Electronic configuration of N₂⁺ is

${(\sigma }_{1s}{)}^2{({\sigma }^{*}}_{1s}{)}^2{(\sigma }_{2s}{)}^2{({\sigma }^{*}}_{2s}{)}^2{(\pi }_{2p_x}{)}^2{(\pi }_{2p_y}{)}^2{(\sigma }_{2p_z}{)}^1$

$\mathrm{B}\mathrm{o}\mathrm{n}\mathrm{d}\mathrm{ }\mathrm{o}\mathrm{r}\mathrm{d}\mathrm{e}\mathrm{r}\mathrm{ }=\left(\frac{Bonding electrons – Nonbonding electrons}{2}\right)= \frac{(9-4)}{2}=\mathrm{ }2.5$

2) Bond order of O₂⁺:

Electronic configuration of O₂⁺ is

${(\sigma }_{1s}{)}^2{({\sigma }^{*}}_{1s}{)}^2{(\sigma }_{2s}{)}^2{({\sigma }^{*}}_{2s}{)}^2{(\sigma }_{2p_z}{)}^2{(\pi }_{2p_x}{)}^2{(\pi }_{2p_y}{)}^2{({\pi }^{*}}_{2p_x}{)}^1$

$\mathrm{B}\mathrm{o}\mathrm{n}\mathrm{d}\mathrm{ }\mathrm{o}\mathrm{r}\mathrm{d}\mathrm{e}\mathrm{r}\mathrm{ }=\left(\frac{Bonding electrons – Nonbonding electrons}{2}\right)= \frac{(8-3)}{2}=\mathrm{ }2.5$

3) Bond order of C₂⁺:

Electronic configuration of C₂⁺ is

${(\sigma }_{1s}{)}^2{({\sigma }^{*}}_{1s}{)}^2{(\sigma }_{2s}{)}^2{({\sigma }^{*}}_{2s}{)}^2{(\pi }_{2p_x}{)}^2{(\pi }_{2p_y}{)}^1$

$\mathrm{B}\mathrm{o}\mathrm{n}\mathrm{d}\mathrm{ }\mathrm{o}\mathrm{r}\mathrm{d}\mathrm{e}\mathrm{r}\mathrm{ }=\left(\frac{Bonding electrons – Nonbonding electrons}{2}\right)= \frac{(7-4)}{2}=\mathrm{ }1.5$

4) Bond order of Br₂^2- :

In case of Br₂^2- after 4s there is 3d subshell which makes the orbital diagram complicated and as it is completely filled, it is going to cancel out with bonding and antibonding electrons;hence, it is neglected in this case. Valence electronic configuration of Br₂^2- is

${(\sigma }_{4p_z}{)}^2{(\pi }_{4p_x}{)}^2{(\pi }_{4p_y}{)}^2{({\pi }^{*}}_{4p_x}{)}^2{({\pi }^{*}}_{4p_y}{)}^2{({\sigma }^{*}}_{4p_z}{)}^2$

$\mathrm{B}\mathrm{o}\mathrm{n}\mathrm{d}\mathrm{ }\mathrm{o}\mathrm{r}\mathrm{d}\mathrm{e}\mathrm{r}\mathrm{ }=\left(\frac{Bonding electrons – Nonbonding electrons}{2}\right)= \frac{(6-6)}{2}=\mathrm{ }0$

The bond order of Br₂^2- is 0 because bonding and antibonding electrons are equal.

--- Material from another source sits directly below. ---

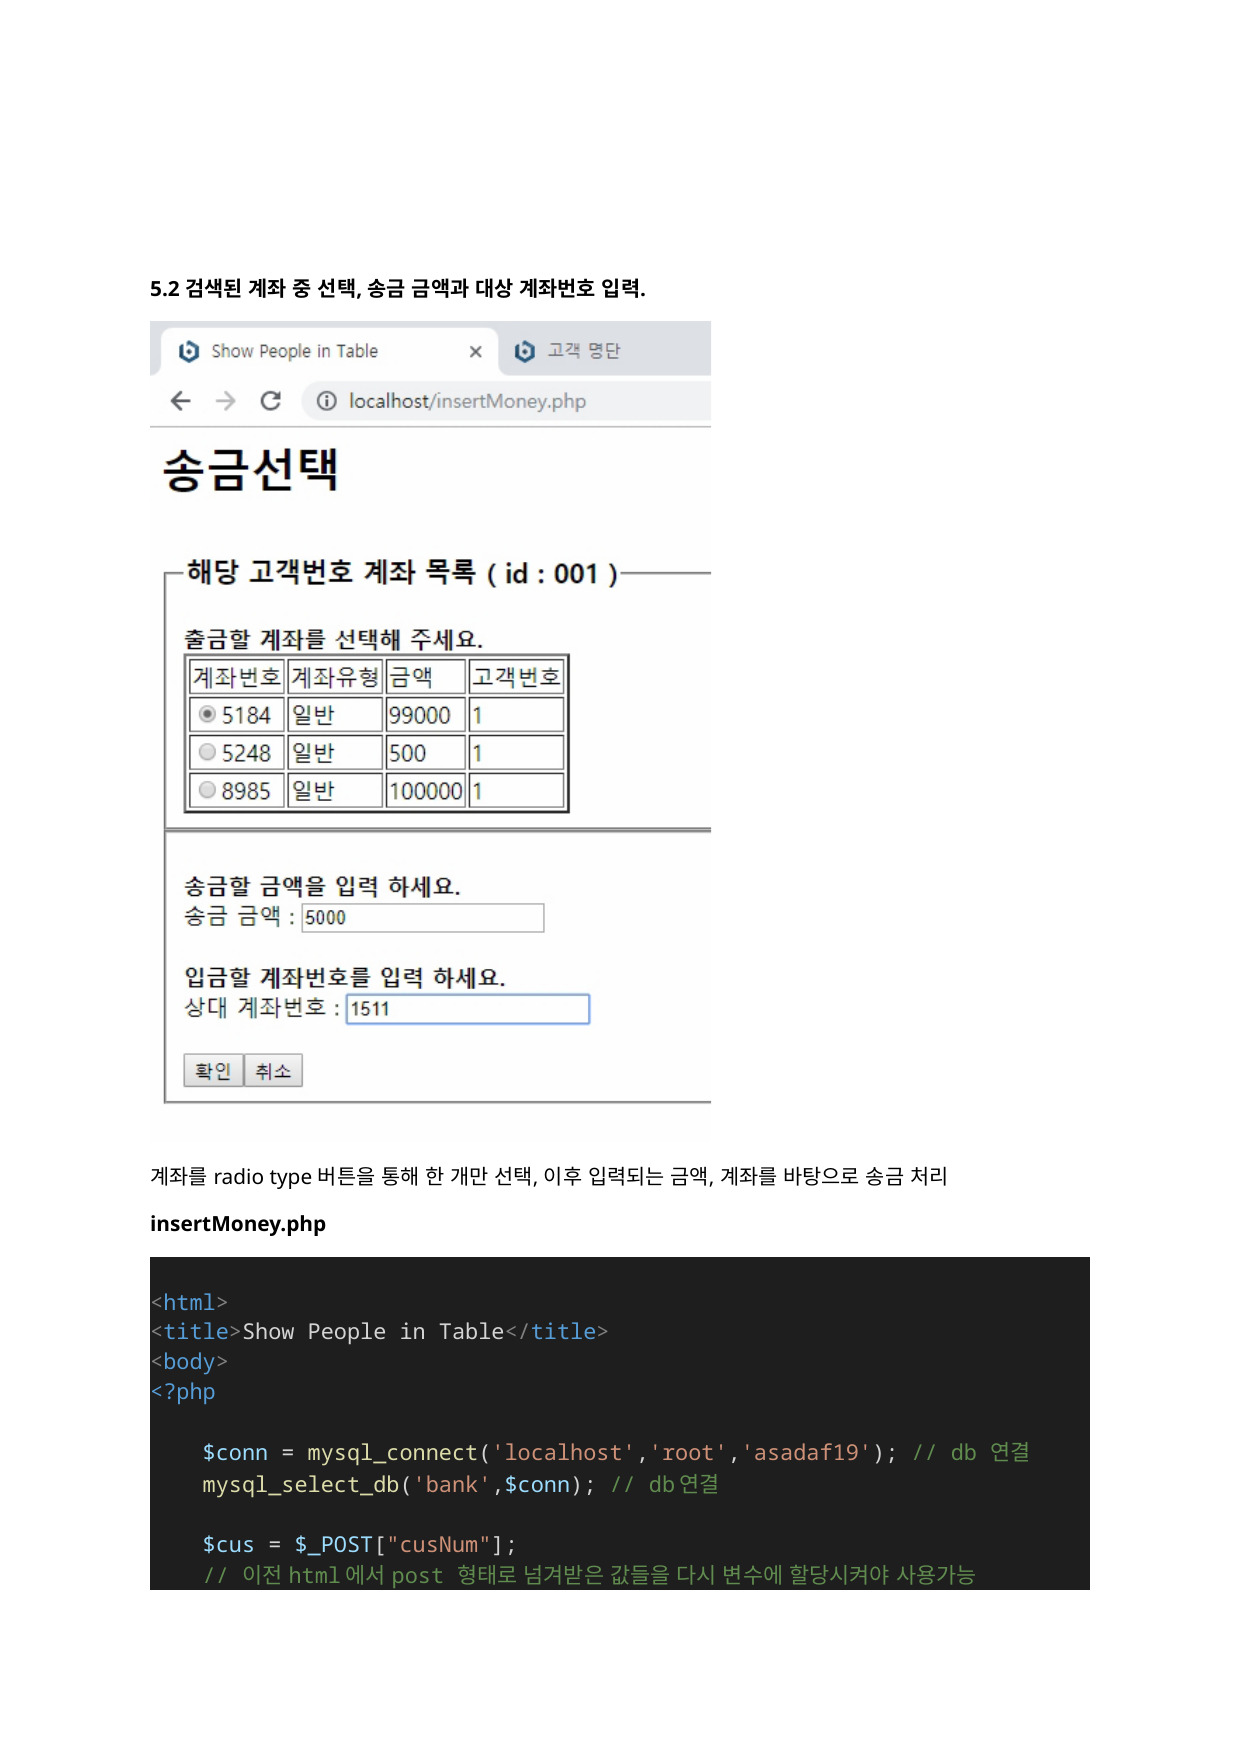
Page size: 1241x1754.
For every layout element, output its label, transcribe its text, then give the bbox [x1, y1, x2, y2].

All species with nonzero bond order may exist, therefore, N₂⁺, O₂⁺ and C₂⁺ may exist.

Conclusion:

The bond order of the given molecular ions is calculated from the MO diagram. It is used to check the existence of species from the bond order.